**Check your understanding:**
1. In the excerpt on winding wire coils, rewrite the paragraph beginning "Gloves and rotating power tools do not mix" as a short bulleted list that keeps its main facts.
2. According to the excerpt on winding wire coils, how long are Martin's mandrels?
3. Do these statements agree with the excerpt on winding wire coils? For each, answer yes or no and quote the words that decide it.
(a) The writer approves of powerwinding while wearing a glove.
(b) The loop guiding the wire should sit somewhat lower than the top of the mandrel.
(c) A scrap of wood with a hole through it works worse than a glove.

**Excerpt to read:**

•••

In Nov. 2009, I wrote:
Chubbs, it's a quick project. If you don't bum some fence staples from the basement or drive a nail into a piece of wood and bend it over into an inverted U shape, buy a small box of small eyescrews, a C clamp or something to clamp the feed apparatus to something solid if you aren't just screwing the eyescrews into the top of your workbench, or else use a short piece of scrap wood to put the eyescrews in. [and clamp it]

The whole deal is about five minutes' worth of screwing eyescrews well into wood. You want your loop that controls the wire's passage to be somewhat lower into the wood than the top of the mandrel lying upon the wood, so the wire has to bend up a bit to go around the mandrel. Tensions things properly. Likely you will want something to the right of the mandrel, the other side from the eyescrew feeding the wire on, to restrain the mandrel's tendency to skitter to the right when you hit the trigger on the power drill.

Martin may care to cradle his lengthy mandrels -- 8 feet! Wow! -- in something lined with a little felt to damp those vibes.

Gloves and rotating power tools do not mix -- ask a machinist or lathe operator. The work (your wire) can snag a glove, dragging the hand right into the business -- with the DeWalt, one horsepower of power trying to wind your hand into your coil. At that point you are one hartin' bustard -- you don't stop a 1hp rotating tool by pulling at it. So, totally ditch the gloves, and keep your hands back on the grappling end of that drill, which is away from where all that potential energy is getting wound up, over at the hands-free wire feed.


And in July 2007, I wrote:

I do wish I could persuade Anon [further up-thread -- KtR] to stop powerwinding with a glove! Gloves can get caught in the coiling even easier than a bare hand and wrap you up in your work, to the detriment of skin, bones and joints, and the process invariably wears heck out of the glove. ONE glove. A scrap of wood with a hole through its middle to pass wire through works even better and saves on gloves. Or glove.

•••

Stored items from a collection
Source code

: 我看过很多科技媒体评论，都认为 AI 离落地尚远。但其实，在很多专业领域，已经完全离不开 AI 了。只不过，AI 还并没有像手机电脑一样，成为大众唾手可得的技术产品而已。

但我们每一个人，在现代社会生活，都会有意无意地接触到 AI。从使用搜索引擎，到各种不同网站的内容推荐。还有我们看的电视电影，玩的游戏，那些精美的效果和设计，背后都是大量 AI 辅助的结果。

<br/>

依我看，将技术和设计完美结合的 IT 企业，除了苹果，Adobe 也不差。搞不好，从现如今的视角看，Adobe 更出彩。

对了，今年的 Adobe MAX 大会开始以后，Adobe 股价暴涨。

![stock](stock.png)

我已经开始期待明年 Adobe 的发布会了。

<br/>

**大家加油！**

•••

**Responses:**
1.
- Gloves and rotating power tools don't mix.
- The wire can snag a glove and drag the hand into the work.
- With the DeWalt, one horsepower is trying to wind your hand into the coil.
- You can't stop a 1hp rotating tool by pulling at it.
- Don't wear gloves at all.
- Keep your hands back on the grappling end of the drill, away from the hands-free wire feed where the energy is being wound up.

2. 8 feet.

3.
(a) No: "I do wish I could persuade Anon [further up-thread -- KtR] to stop powerwinding with a glove!"
(b) Yes: "You want your loop that controls the wire's passage to be somewhat lower into the wood than the top of the mandrel lying upon the wood"
(c) No: "A scrap of wood with a hole through its middle to pass wire through works even better and saves on gloves."